Prejudice but not pride

Screenshot of slideshow Lizeth Tello | Lariat

Dr. Edward R. Curammeng, Ph.D from California State University Dominguez Hills presented a lecture on critical race theory through Zoom on Friday, April 29.  During the presentation, he discussed his definition of what critical race theory is and how it affects students.

To begin, Curammeng discussed what exactly were race and racism.  He stated that both are social constructs that are often not acknowledged enough, which is why racism is such a huge problem.

“These are social, historical, political, economic and cultural constructs based upon things like race.  We can think, in its most simplest form, that race equals skin color and phenotype. That differs from ethnicity.”

The two terms get confused with each other a lot and based on what one person’s race or ethnicity is, they might be subject to certain stereotypes and prejudice, mainly nonwhite people.

As for racism, Curammeng defined the term as “the belief in the inherent superiority of one race in order to justify unequal social arrangements and is tied to institutional power to enact those unjust social arrangements.”

The discussion of this definition led to the conversation of what he called the “four I’s of oppression,” which involved ideological, institutional, interpersonal and internalized oppression.

Ideological oppression occurs when one group of people believe that they are better than others in some way.  They might associate positive qualities with themselves but only associate negative qualities with others. For example, the ideas that Black or Latino people are dangerous and that poor people are lazy are a few examples of ideological oppression.

Institutional oppression is when companies and institutions adopt and manifest these concepts of ideological oppression.  Some examples of this is the gender wage gap or when a building is constructed without wheelchair ramps, which is ableism. The three-fifths clause was another example of institutional oppression.

Interpersonal oppression happens all around us and is easiest to recognize. It occurs when people discriminate against each other.  It can take the form of violence, microaggression, prejudice, stereotypes and harassment.

Internalized oppression stems from all the other types.  It is when people internalize their own narratives of their perceived inferiority due to the influence their environment has on them. All four types of oppression are interconnected.

Later, the attendees were invited to share their own ideas and experiences with these types of oppression.  Some students and faculty discussed how some groups of people are afraid of speaking out on the subject of oppression, while others may have no problem addressing it.

One student shared her experience with sexism within the classroom, stating that when in a group she is often not taken seriously by the men, even if her work is the most correct.  Another film student observed how people tend to repeat the ideas they see on television and that can further magnify societal problems of oppression.

TV is not the only thing people are influenced by.  Everyone subconsciously absorbs the information around them, that can come from other people, reading material and even community influence.

Each statement provided insightful looks into the lives of students and how oppression and racism affected their lives.

On May 13, Pete Murray, a Saddleback humanities instructor and one of the hosts of the “CRT” event, invited attendees to another Zoom meeting to meet and further discuss their experiences of oppression in further detail.

*WRITTEN PROBLEM A*: In the records, from the first line through the line that contains "h=5 m=29 s=3", inclusive, swap "close view" for "tight shot" and leave everything else as it is.

*EXTRACTED ENTRIES*:

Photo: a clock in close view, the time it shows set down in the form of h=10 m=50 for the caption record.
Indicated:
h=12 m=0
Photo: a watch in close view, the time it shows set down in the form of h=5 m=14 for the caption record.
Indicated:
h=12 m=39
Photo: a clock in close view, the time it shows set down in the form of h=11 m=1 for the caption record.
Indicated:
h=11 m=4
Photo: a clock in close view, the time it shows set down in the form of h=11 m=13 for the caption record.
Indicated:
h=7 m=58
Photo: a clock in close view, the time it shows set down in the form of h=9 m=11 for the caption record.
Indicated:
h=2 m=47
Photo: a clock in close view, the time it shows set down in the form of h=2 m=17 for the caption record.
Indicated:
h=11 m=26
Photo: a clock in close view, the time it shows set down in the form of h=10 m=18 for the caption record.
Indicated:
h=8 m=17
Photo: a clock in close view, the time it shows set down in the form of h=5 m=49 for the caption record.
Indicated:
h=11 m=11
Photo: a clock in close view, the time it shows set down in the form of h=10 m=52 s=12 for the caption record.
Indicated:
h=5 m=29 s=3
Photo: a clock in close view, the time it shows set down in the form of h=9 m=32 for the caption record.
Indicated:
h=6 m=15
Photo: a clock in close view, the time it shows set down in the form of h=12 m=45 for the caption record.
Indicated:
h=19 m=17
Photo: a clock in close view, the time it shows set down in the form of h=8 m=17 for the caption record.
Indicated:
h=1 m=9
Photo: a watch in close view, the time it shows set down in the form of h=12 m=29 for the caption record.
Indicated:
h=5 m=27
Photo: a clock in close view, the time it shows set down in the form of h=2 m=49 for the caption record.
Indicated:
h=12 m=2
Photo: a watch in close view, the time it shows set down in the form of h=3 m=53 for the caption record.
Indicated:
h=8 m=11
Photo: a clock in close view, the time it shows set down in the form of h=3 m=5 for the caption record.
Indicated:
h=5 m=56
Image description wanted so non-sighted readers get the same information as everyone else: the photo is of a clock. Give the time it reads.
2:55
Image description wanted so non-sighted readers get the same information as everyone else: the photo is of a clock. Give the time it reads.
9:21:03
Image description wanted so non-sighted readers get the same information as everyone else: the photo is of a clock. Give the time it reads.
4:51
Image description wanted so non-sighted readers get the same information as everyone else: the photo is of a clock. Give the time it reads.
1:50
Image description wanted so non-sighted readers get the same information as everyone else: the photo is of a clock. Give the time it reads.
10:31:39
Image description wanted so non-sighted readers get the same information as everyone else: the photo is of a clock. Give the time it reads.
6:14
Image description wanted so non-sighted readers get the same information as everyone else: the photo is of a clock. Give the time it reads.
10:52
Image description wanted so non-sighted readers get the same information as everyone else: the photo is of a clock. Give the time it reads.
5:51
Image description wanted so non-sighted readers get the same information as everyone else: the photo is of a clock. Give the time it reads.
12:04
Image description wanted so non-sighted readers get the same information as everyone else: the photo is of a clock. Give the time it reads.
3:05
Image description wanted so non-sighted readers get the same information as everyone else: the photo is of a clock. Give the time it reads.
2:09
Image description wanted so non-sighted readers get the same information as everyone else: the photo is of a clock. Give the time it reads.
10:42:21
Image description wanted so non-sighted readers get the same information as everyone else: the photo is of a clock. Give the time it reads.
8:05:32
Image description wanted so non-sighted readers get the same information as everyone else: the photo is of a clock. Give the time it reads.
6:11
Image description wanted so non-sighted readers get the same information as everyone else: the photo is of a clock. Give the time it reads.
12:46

*WRITTEN PROBLEM B*: In the article on the critical race theory lecture, what university is Edward R. Curammeng from?

*SOLUTION A*:
Photo: a clock in tight shot, the time it shows set down in the form of h=10 m=50 for the caption record.
Indicated:
h=12 m=0
Photo: a watch in tight shot, the time it shows set down in the form of h=5 m=14 for the caption record.
Indicated:
h=12 m=39
Photo: a clock in tight shot, the time it shows set down in the form of h=11 m=1 for the caption record.
Indicated:
h=11 m=4
Photo: a clock in tight shot, the time it shows set down in the form of h=11 m=13 for the caption record.
Indicated:
h=7 m=58
Photo: a clock in tight shot, the time it shows set down in the form of h=9 m=11 for the caption record.
Indicated:
h=2 m=47
Photo: a clock in tight shot, the time it shows set down in the form of h=2 m=17 for the caption record.
Indicated:
h=11 m=26
Photo: a clock in tight shot, the time it shows set down in the form of h=10 m=18 for the caption record.
Indicated:
h=8 m=17
Photo: a clock in tight shot, the time it shows set down in the form of h=5 m=49 for the caption record.
Indicated:
h=11 m=11
Photo: a clock in tight shot, the time it shows set down in the form of h=10 m=52 s=12 for the caption record.
Indicated:
h=5 m=29 s=3

*SOLUTION B*: California State University Dominguez Hills.